[TRECHO FORNECIDO]

Oli Dugmore: O que você diria para quem tem medo dessas mudanças ou sente que está “perdendo seu lugar” no mundo?

Judith Butler: Acho que o medo é real. Há sofrimento real — pessoas se sentem deixadas para trás, sem oportunidades, sem sentido. Mas culpar minorias por isso é um desvio. Devemos olhar para as estruturas econômicas e sociais que criam esse sentimento de abandono. E precisamos construir solidariedade — não mais exclusão.

Judith Butler: Há um esforço, hoje, de simplificar conceitos complexos para transformá-los em armas políticas. “Gênero”, por exemplo, foi transformado em uma caricatura, esvaziado de sua riqueza teórica e empírica. As pessoas usam a palavra como se fosse uma ameaça, sem entender ou querer entender o que ela significa de fato. Isso é parte de uma campanha global de desinformação. E, frequentemente, isso vem acompanhado de ataques contra universidades, pesquisadores, professores e programas de estudos de gênero. A ideia é deslegitimar o saber crítico, especialmente aquele que desafia normas tradicionais de poder. Então, quando perguntam o que “gênero” significa para mim, eu respondo com mais perguntas do que definições. Porque é justamente o espaço do debate, da dúvida, da investigação que está sendo atacado. E eu quero defender esse espaço. Quero defender o direito de pensar criticamente sobre gênero, sobre identidade, sobre poder. Quero defender o direito das pessoas trans, não binárias, queer, de existirem sem serem demonizadas. Quero defender o direito de todos nós a uma linguagem mais ampla, mais justa, mais aberta. Porque sem isso, o que nos resta é o autoritarismo — a imposição de uma única verdade, de uma única forma de viver.

 E esse autoritarismo não é apenas político. Ele invade o cotidiano das pessoas — nas escolas, nas famílias, nos espaços públicos. Quando alguém é impedido de usar seu nome, de vestir-se como deseja, de ser reconhecido em sua identidade, isso é violência. É uma forma de dizer: “Você não pertence.” E isso não deveria ser aceitável em nenhuma sociedade que se diga democrática. Muitas vezes me perguntam: “Por que gênero importa tanto?” E eu respondo: porque é através do gênero que se controlam corpos, desejos, futuros. É através do gênero que se impõem normas sobre quem pode amar, trabalhar, andar na rua, viver com dignidade. E quando essas normas são questionadas, aqueles que detêm o poder reagem. Eles dizem que estão defendendo a “família”, a “moral”, a “civilização”. Mas o que estão realmente defendendo é o seu lugar exclusivo nesse mundo — um lugar construído sobre a exclusão dos outros.

[/TRECHO FORNECIDO]

COMPLETE O SEGUINTE
A – Na entrevista com Judith Butler, para onde ela diz que devemos olhar em vez de culpar as minorias?
B – Reproduza o trecho da entrevista de "Oli Dugmore: O" até "não mais exclusão.".

[EXTRATO DE DADOS]

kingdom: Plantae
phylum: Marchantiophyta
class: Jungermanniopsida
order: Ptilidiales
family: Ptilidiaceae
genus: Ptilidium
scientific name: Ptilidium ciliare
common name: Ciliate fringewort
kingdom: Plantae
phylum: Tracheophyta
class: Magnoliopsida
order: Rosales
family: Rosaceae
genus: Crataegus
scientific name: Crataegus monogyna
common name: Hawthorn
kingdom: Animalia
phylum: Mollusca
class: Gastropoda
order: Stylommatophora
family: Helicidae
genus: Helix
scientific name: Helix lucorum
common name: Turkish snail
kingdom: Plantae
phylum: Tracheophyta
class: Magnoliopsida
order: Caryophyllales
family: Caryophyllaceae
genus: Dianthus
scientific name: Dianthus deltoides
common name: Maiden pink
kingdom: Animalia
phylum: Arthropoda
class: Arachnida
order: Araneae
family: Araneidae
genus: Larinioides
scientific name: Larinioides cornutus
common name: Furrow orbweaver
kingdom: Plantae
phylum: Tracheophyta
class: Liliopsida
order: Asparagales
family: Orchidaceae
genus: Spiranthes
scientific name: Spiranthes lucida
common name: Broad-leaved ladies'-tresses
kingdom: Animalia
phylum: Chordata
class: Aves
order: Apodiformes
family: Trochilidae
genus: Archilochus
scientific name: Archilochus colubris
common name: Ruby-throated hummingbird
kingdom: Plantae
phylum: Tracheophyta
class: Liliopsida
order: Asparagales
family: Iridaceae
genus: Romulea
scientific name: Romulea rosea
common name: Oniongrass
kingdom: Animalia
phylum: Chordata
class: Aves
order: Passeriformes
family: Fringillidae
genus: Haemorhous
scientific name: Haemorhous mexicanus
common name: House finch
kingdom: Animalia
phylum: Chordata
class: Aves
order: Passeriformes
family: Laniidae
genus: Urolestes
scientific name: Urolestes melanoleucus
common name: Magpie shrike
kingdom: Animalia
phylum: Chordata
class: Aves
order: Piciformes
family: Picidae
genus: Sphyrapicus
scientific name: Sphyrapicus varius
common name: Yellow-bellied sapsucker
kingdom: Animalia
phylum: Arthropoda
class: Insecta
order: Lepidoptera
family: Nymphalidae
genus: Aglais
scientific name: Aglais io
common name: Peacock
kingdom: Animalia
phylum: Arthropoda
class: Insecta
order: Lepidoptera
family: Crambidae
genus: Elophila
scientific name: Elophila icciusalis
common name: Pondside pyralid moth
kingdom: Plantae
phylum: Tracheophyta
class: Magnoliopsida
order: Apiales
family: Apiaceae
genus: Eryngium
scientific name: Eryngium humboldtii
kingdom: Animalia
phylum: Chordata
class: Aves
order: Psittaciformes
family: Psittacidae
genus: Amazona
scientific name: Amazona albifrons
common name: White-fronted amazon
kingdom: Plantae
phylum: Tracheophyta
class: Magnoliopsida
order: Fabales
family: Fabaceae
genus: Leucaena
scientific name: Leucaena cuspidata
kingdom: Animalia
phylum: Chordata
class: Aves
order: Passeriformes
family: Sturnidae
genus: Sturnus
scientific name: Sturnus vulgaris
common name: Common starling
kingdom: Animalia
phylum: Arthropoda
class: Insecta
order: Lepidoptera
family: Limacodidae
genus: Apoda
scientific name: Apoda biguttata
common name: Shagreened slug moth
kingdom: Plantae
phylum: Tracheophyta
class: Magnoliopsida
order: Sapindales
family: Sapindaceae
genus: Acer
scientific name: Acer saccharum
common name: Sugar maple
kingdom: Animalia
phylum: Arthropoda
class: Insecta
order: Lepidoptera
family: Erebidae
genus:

[/EXTRATO DE DADOS]

RESPOSTAS
A – Para as estruturas econômicas e sociais que criam esse sentimento de abandono.

B –
Oli Dugmore: O que você diria para quem tem medo dessas mudanças ou sente que está “perdendo seu lugar” no mundo?

Judith Butler: Acho que o medo é real. Há sofrimento real — pessoas se sentem deixadas para trás, sem oportunidades, sem sentido. Mas culpar minorias por isso é um desvio. Devemos olhar para as estruturas econômicas e sociais que criam esse sentimento de abandono. E precisamos construir solidariedade — não mais exclusão.